Concrete business benefits for developers and operators
When solar power, EV charging and supervision are conceived as a coherent whole, the benefits go far beyond mere regulatory compliance. Energy integration then becomes a genuine lever of economic performance.
The first impact is a significant reduction in the overall energy cost. By prioritising locally produced electricity to power charge points, companies reduce their dependence on the grid and amortise their solar investments more quickly. This logic is all the more relevant in a context where reselling electricity injected into the grid is becoming less and less attractive, both economically and contractually.
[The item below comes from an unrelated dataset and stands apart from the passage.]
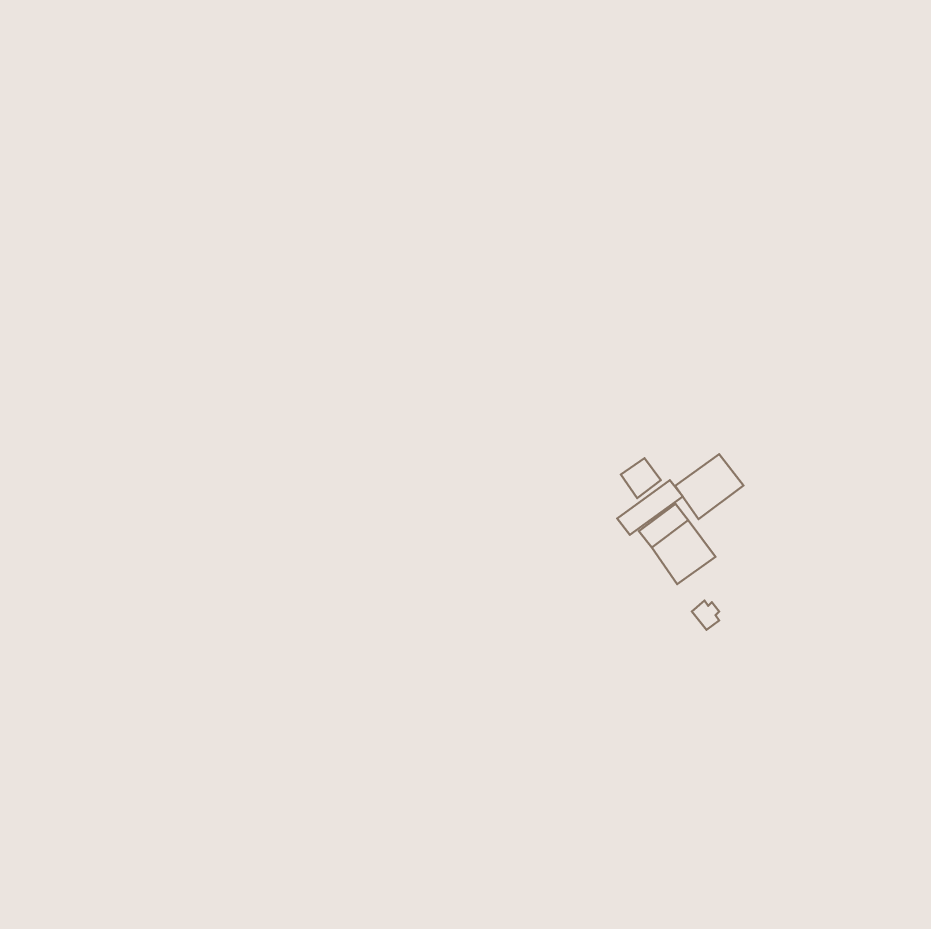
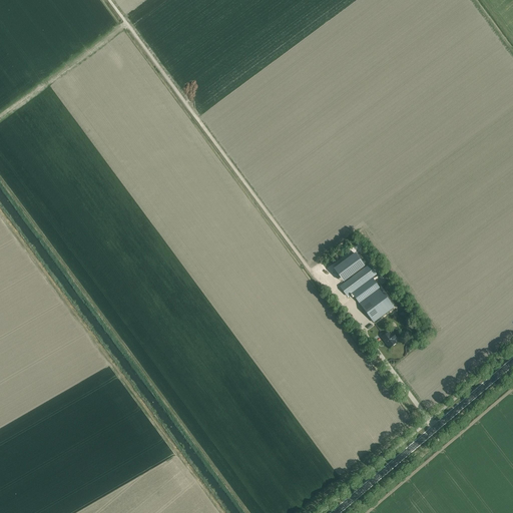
building: [675,454,743,519] -> none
Consuming locally becomes more profitable than feeding back into the grid.
Integration also makes it possible to leverage periods of high solar production. When production is abundant, supervision can authorise faster or simultaneous charging of a large number of vehicles, at no extra energy cost. This flexibility opens the way to differentiating uses: charging at very low cost, even close to free, directly indexed to local production.
At the end-user level, this approach makes it possible to offer a kilometre that is at once green and economically optimised, powered by an electron produced on site. For companies and sites open to the public, this argument becomes a powerful lever for attractiveness and image, in line with their environmental commitments.
For infrastructure operators, the benefits are just as structural. By relying on a supervision platform like Chargekeeper, they no longer merely install equipment, but operate complete energy infrastructures on behalf of developers. Some operators supported by Chargekeeper are already deploying photovoltaic canopies coupled with charge points on large retail car parks. Thanks to intelligent steering of the whole, they can offer electricity at very low cost during solar production peaks to attract customers, while optimising the profitability of the infrastructure.
This ability to finely steer energy and charging creates a lasting competitive advantage. It makes it possible to develop models based on recurring operating revenue, to address more complex tenders and to position EV charging and solar not as regulatory constraints, but as genuine engines of value for the sites equipped.
Towards infrastructure conceived as a whole
The joint deployment of solar power and charging infrastructure marks a profound shift in how tertiary, commercial and industrial sites approach their energy. When local production, charging and steering are conceived as a coherent whole, this infrastructure ceases to be simple equipment and becomes a genuine lever of performance.
Integration plays a key role here. By linking solar, EV charging, EMS and supervision, it becomes possible to optimise the use of energy produced on site, reduce operating costs and bring out sustainable models adapted to the challenges of smart building and electric mobility.
In this spirit, Chargekeeper supports players in the sector — operators, installers, developers and site owners — in the design and operation of global solutions. The platform is already deployed on projects combining EV charging and solar, in interoperability with third-party EMS. Fully agnostic and accessible via API, supervision makes it possible to build open, scalable architectures aligned with the operational needs of the market.
This approach is part of a continuous co-construction effort. At the end of 2025, the Chargekeeper teams were present at Energaïa in Montpellier to exchange with the ecosystem, and will be at EnviroPro Sud-Est in 2026 to continue these conversations and contribute, alongside field players, to developing the energy and EV charging solutions of tomorrow.